Personal information
- Born: October 31, 1961 (age 64) Montgomery, Alabama, U.S.

Medal record
Men's athletics
Representing the United States
Olympic Games
| Gold medal – first place | 1984 Los Angeles | 400 m |
| Gold medal – first place | 1984 Los Angeles | 4 × 400 m relay |
Pan American Games
| Gold medal – first place | 1983 Caracas | 4 x 400 m relay |
Summer Universiade
| Gold medal – first place | 1983 Edmonton | 4 x 400 m relay |

= Alonzo Babers =

American sprinter (born 1961)

Alonzo Carl Babers (born October 31, 1961) is an American former athlete, winner of two gold medals at the 1984 Summer Olympics, in the 400 m and the 4 × 400 m relay.

Born in Montgomery, Alabama, Alonzo Babers was a military dependent who graduated from Kaiserslautern American High School in West Germany. He attended the United States Air Force Academy from 1979 to 1983, graduating with a major in aerospace engineering, where he ran track and played one season of football.

The international athletics career of Alonzo Babers consisted of a spectacular rise to fame, followed by a decisive and abrupt end. Up to the end of 1982, Babers's best time in 400 m was 45.9, but he rapidly improved on that during 1983, running a best time of 45.07, but at the 1983 World Championships in Helsinki he finished in a disappointing sixth place in the 4 × 400 m relay.

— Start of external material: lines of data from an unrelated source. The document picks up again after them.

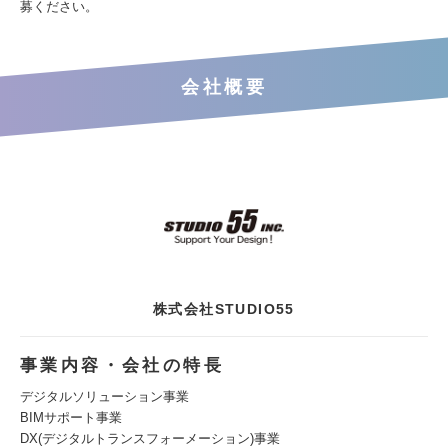
募ください。
会社概要
株式会社STUDIO55
事業内容・会社の特長
デジタルソリューション事業
BIMサポート事業
DX(デジタルトランスフォーメーション)事業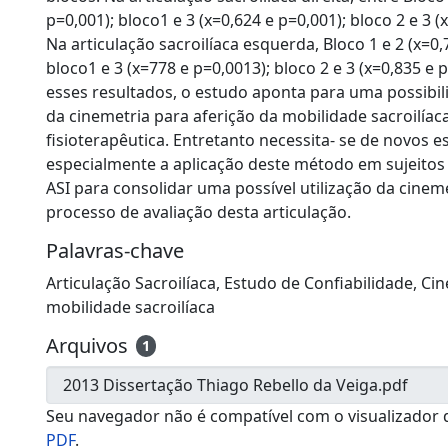
p=0,001); bloco1 e 3 (x=0,624 e p=0,001); bloco 2 e 3 (
Na articulação sacroilíaca esquerda, Bloco 1 e 2 (x=0,
bloco1 e 3 (x=778 e p=0,0013); bloco 2 e 3 (x=0,835 e
esses resultados, o estudo aponta para uma possibili
da cinemetria para aferição da mobilidade sacroilíaca
fisioterapêutica. Entretanto necessita- se de novos e
especialmente a aplicação deste método em sujeitos
ASI para consolidar uma possível utilização da cine
processo de avaliação desta articulação.
Palavras-chave
Articulação Sacroilíaca
,
Estudo de Confiabilidade
,
Cin
mobilidade sacroilíaca
Arquivos
1
Seu navegador não é compatível com o visualizador 
PDF
.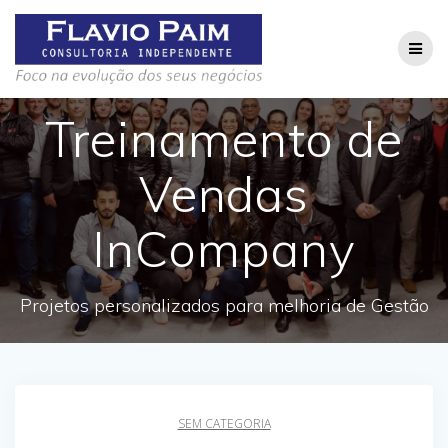
Skip
to
content
Treinamento de
Vendas
InCompany
Projetos personalizados para melhoria de Gestão
SEM CATEGORIA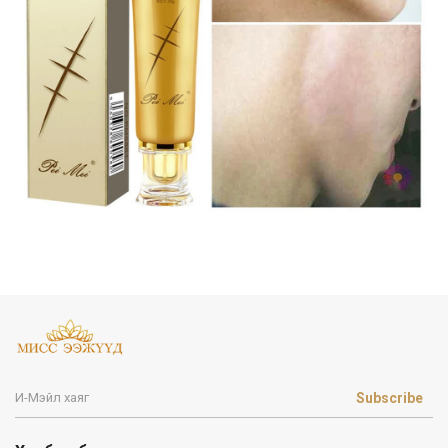
Subscribe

Babers continued his rapid improvement in 1984. At the USA Final Olympic Trials in Los Angeles, he won his semi-final in a personal best of 44.95. Later, in the final, he ran another personal best of 44.86 to qualify to the Olympic team. At the Los Angeles Olympic Games he further lowered his personal best to 44.75 when he won his quarterfinal. In the Olympic final, Babers ran 44.27 to win the gold medal. In the 4 × 400 m relay, United States (Babers ran the third leg) won the gold medal easily in 2:57.91.

While training for and competing in the 1984 Olympics, Babers held the rank of lieutenant in the United States Air Force. Just one month after his double-gold performance in Los Angeles, Babers reported to flight training school and began his career as a pilot, so his athletics career was over. He was an active-duty officer in the United States Air Force from 1983 to 1991 and continues to serve as a member of the Air Force Reserves. He later became a Boeing 777 captain for United Airlines.